= BRIEF =
Copy the text lines of each record below word for word, leaving out the pictures.

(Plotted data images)
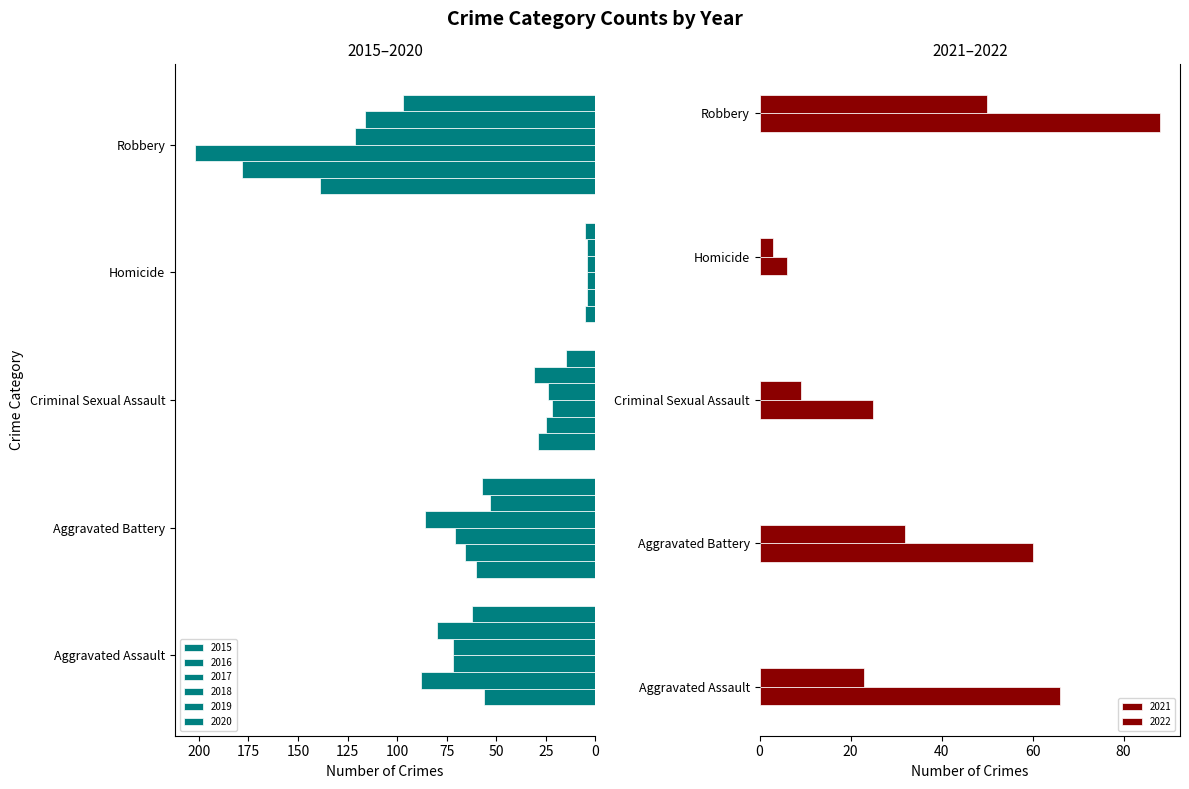

What is the difference between the maximum and second lowest values in the 2015 series?

110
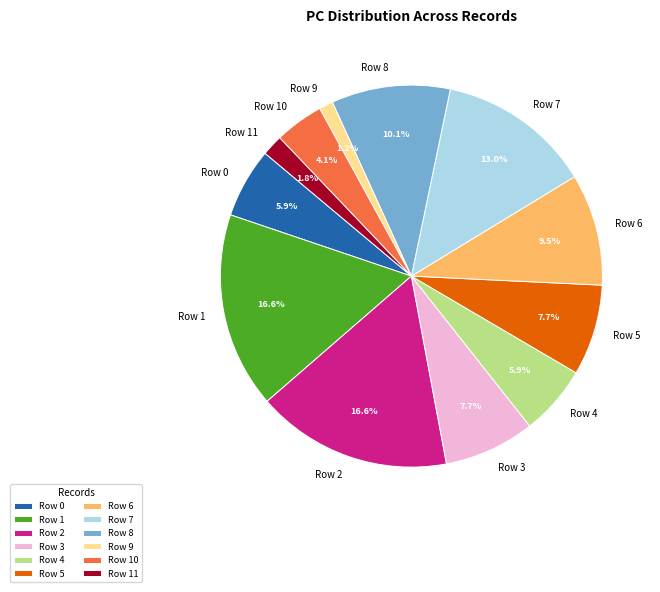

Does Row 9 represent more than half of the total?

No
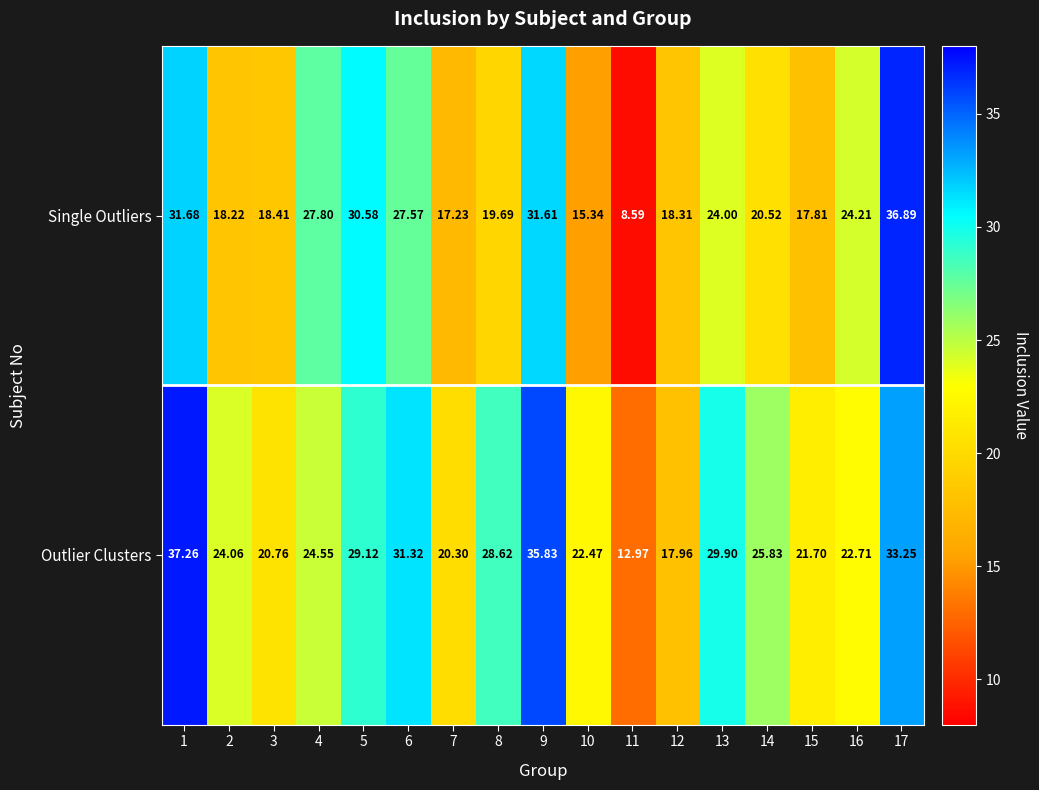

At 11, list the series in order from largest to smallest.

Outlier Clusters, Single Outliers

= THE ANSWER =
What is the difference between the maximum and second lowest values in the 2015 series?

110

Does Row 9 represent more than half of the total?

No

At 11, list the series in order from largest to smallest.

Outlier Clusters, Single Outliers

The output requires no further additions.